The Republican president told reporters at the White House that he did not hear good things about Rick Bright, who was removed last month from his job as the director of a US agency responsible for developing drugs to fight the coronavirus outbreak.
“I did not hear good things about him at all. And to me he seems like a disgruntled employee that’s trying to help the Democrats win an election,” the president said. “He’s got a pre-taped sermon about, you know, what he thinks. I could tell you they didn’t think he did a particularly good job as I understand it.”
Bright had been director of the agency, known as BARDA, since 2016. Last month, the US Department of Health and Human Services (HHS), which oversees BARDA, said had him moved to a new role within the National Institutes of Health.
Bright said in a whistle-blower complaint filed with a government watchdog on Tuesday that he warned about the virus in January and was met with hostility from HHS Secretary of Health Alex Azar and other high-ranking officials in the agency.
Bright alleges he was reassigned to a lesser role because he resisted political pressure to allow widespread use of hydroxychloroquine, a malaria drug favoured by Trump. He said the Trump administration wanted to “flood” hot spots in New York and New Jersey with the drug.
Bright also said the Trump administration rejected his warnings on COVID-19, the disease caused by the novel coronavirus. He said he “acted with urgency” to address the growing spread of COVID-19 after the World Health Organization issued a warning in January.

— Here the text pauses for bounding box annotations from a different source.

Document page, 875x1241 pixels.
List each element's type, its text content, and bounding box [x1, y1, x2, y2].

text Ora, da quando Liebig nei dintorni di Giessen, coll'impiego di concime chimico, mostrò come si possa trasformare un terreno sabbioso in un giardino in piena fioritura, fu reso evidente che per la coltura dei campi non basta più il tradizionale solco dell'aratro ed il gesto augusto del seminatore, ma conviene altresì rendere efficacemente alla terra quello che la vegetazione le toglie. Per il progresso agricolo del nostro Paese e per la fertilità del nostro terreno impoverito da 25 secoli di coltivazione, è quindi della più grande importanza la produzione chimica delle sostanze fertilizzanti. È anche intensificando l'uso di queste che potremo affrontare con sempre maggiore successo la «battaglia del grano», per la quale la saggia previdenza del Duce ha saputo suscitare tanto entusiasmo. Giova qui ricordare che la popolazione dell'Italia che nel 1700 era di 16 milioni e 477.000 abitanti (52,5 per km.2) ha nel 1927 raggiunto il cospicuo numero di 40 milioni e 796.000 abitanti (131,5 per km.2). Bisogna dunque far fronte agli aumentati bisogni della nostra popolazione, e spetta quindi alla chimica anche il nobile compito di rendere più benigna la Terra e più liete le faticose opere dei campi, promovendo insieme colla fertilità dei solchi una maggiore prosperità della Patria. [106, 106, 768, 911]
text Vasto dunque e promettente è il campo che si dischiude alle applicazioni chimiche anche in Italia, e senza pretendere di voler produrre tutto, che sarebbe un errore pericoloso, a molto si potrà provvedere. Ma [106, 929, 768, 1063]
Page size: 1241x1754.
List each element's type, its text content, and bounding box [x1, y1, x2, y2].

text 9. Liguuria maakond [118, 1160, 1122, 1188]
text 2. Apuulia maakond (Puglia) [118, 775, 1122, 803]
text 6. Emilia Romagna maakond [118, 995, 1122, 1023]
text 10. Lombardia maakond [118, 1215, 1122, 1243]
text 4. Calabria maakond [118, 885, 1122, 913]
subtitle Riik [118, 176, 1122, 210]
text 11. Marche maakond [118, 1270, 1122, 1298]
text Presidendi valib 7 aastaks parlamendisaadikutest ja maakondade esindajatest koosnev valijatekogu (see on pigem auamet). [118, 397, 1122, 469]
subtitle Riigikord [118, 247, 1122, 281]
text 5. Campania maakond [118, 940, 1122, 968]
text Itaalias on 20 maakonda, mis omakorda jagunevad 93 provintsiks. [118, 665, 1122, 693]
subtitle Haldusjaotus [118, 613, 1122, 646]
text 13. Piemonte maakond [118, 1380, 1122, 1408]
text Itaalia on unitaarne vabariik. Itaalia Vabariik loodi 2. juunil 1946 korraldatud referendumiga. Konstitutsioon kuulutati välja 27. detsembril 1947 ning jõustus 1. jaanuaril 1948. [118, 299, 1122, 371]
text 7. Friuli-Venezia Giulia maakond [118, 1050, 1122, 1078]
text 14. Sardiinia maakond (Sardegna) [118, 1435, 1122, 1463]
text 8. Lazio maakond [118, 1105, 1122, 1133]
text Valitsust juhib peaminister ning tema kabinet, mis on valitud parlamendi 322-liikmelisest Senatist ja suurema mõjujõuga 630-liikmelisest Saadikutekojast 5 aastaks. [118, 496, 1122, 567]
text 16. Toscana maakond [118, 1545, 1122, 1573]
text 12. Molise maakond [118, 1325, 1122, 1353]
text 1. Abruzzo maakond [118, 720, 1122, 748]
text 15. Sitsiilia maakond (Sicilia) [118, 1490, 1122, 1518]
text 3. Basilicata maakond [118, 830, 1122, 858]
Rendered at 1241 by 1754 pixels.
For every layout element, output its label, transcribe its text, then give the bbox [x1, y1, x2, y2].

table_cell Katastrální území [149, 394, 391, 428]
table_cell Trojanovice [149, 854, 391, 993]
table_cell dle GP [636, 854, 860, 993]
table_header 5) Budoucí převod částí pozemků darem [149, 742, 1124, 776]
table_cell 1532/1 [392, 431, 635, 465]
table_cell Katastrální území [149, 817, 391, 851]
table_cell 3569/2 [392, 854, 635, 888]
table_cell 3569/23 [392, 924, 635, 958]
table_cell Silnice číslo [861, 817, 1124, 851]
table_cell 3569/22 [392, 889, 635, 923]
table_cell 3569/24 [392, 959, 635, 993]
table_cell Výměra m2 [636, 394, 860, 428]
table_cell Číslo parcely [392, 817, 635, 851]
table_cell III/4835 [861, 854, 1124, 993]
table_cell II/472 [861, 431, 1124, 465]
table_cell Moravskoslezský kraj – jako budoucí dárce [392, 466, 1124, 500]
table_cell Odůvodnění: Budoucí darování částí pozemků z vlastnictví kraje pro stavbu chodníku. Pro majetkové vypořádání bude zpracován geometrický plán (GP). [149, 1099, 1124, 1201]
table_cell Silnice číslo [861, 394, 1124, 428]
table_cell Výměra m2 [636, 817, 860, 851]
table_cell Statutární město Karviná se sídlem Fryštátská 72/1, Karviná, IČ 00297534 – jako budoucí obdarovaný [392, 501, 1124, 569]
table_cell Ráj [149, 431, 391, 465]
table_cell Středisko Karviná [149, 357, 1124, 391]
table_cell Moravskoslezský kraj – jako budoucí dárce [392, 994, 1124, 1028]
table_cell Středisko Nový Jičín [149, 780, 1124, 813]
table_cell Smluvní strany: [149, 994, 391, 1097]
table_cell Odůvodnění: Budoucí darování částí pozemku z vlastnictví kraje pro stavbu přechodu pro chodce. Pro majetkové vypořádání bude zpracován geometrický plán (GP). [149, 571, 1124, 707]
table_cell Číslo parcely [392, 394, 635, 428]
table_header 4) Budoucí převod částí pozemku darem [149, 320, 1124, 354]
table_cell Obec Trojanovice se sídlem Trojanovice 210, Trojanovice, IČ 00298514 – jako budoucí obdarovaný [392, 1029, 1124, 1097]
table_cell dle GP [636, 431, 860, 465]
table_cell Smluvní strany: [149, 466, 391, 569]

But, Bright said, he “encountered resistance from HHS leadership, including Health and Human Services Secretary [Alex] Azar, who appeared intent on downplaying this catastrophic event.”
Bright also alleges in the complaint that political appointees at the Department of Health and Human Services had tried to promote hydroxychloroquine “as a panacea”.
The officials also “demanded that New York and New Jersey be ‘flooded’ with these drugs, which were imported from factories in Pakistan and India that had not been inspected by the FDA,” the complaint said, referring to the US Food and Drug Administration.
But Bright opposed broad use of the drug, arguing the scientific evidence was not there to back up its use in coronavirus patients. He felt an urgent need to tell the public that there was not enough scientific evidence to support using the drugs for COVID-19 patients, the complaint states.